DESCRIPTION OF THE TASK —
Every line of the material below in which "plus" shows up is to be located and copied.

-=-=-

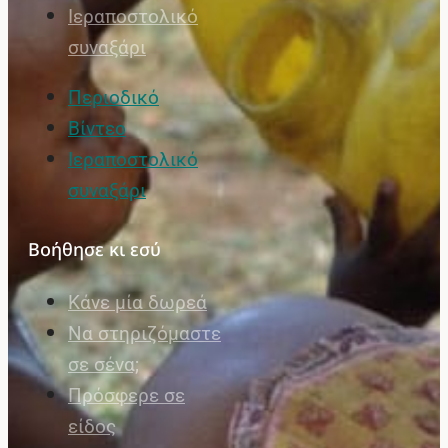
Ιεραποστολικό
συναξάρι
Περιοδικό
Βίντεο
Ιεραποστολικό
συναξάρι
Βοήθησε κι εσύ
Κάνε μία δωρεά
Να στηριζόμαστε
σε σένα;
Πρόσφερε σε
είδος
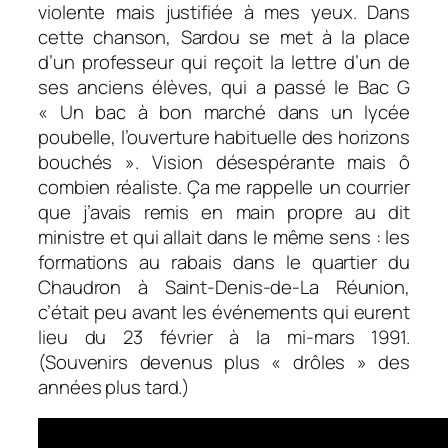
violente mais justifiée à mes yeux. Dans
cette chanson, Sardou se met à la place
d’un professeur qui reçoit la lettre d’un de
ses anciens élèves, qui a passé le Bac G
«
Un bac à bon marché dans un lycée
poubelle, l’ouverture habituelle des horizons
bouchés
». Vision désespérante mais ô
combien réaliste. Ça me rappelle un courrier
que j’avais remis en main propre au dit
ministre et qui allait dans le même sens : les
formations au rabais dans le quartier du
Chaudron à Saint-Denis-de-La Réunion,
c’était peu avant les événements qui eurent
lieu du 23 février à la mi-mars 1991.
(Souvenirs devenus plus « drôles » des
années plus tard.)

-=-=-

EXERCISE OUTPUT —
(Souvenirs devenus plus « drôles » des
années plus tard.)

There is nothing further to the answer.